▸ Problem description
Where the records below have a line with "functionality", that line is to be copied.

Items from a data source
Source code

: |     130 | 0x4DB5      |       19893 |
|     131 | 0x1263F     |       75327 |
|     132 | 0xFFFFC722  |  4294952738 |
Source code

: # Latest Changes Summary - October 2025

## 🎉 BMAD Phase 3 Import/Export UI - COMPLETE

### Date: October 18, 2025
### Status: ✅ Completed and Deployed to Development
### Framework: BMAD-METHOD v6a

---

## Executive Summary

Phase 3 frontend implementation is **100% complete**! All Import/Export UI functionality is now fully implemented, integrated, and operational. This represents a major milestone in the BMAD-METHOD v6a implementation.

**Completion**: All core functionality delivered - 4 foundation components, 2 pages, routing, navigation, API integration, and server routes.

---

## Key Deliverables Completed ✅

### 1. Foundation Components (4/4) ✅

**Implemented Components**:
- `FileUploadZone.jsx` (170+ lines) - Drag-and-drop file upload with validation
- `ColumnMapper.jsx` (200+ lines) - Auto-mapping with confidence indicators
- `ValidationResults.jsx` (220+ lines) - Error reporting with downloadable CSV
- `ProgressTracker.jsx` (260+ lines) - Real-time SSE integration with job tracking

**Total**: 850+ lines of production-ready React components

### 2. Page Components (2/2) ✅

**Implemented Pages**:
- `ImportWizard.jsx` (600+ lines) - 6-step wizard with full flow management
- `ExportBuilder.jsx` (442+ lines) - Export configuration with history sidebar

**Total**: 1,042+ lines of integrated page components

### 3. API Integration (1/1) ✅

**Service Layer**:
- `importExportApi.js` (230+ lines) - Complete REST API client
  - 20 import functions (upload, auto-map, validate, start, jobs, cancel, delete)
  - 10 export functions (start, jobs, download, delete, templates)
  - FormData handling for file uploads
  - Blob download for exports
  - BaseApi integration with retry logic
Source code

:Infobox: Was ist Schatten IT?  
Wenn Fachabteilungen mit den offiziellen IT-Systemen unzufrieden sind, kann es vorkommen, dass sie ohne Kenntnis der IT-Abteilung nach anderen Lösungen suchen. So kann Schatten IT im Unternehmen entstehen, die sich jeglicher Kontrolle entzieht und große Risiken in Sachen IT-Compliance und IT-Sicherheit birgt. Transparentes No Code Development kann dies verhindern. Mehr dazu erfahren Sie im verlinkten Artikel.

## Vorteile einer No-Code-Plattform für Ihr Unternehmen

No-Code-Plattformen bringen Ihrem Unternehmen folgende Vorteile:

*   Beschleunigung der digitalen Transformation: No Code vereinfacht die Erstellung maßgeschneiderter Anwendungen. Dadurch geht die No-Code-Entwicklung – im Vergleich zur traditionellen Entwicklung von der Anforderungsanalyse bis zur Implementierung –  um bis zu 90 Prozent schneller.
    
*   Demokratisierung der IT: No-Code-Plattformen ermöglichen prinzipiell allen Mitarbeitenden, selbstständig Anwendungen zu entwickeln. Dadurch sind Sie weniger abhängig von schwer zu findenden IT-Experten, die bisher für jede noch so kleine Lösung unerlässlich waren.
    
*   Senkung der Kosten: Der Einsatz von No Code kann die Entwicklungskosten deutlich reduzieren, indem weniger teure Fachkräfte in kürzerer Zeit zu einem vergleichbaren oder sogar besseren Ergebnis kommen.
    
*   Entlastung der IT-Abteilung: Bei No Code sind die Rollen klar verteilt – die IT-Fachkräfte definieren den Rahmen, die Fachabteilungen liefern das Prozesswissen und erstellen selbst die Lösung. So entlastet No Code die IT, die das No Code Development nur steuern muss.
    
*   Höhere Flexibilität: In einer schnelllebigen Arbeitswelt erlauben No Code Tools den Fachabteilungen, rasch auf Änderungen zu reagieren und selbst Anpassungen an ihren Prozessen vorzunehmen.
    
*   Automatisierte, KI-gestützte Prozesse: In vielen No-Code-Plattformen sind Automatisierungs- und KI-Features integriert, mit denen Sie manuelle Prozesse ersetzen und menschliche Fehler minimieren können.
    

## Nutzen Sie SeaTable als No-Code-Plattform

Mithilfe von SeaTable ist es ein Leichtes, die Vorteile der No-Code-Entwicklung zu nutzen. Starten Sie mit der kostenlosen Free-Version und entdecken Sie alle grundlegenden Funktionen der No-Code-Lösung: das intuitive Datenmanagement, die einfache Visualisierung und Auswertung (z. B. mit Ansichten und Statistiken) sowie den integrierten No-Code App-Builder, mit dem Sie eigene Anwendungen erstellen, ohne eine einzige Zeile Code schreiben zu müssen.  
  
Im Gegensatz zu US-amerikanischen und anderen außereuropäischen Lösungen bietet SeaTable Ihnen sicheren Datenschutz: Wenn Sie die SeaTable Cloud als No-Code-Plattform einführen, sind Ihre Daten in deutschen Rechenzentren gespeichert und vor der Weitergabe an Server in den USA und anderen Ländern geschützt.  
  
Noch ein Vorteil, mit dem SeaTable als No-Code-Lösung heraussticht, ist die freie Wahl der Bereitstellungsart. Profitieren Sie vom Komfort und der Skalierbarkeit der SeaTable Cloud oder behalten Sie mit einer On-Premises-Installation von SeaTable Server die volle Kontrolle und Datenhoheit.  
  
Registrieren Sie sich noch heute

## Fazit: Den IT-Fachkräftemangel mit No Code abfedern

▸ Response to the exercise
Phase 3 frontend implementation is **100% complete**! All Import/Export UI functionality is now fully implemented, integrated, and operational. This represents a major milestone in the BMAD-METHOD v6a implementation.
**Completion**: All core functionality delivered - 4 foundation components, 2 pages, routing, navigation, API integration, and server routes.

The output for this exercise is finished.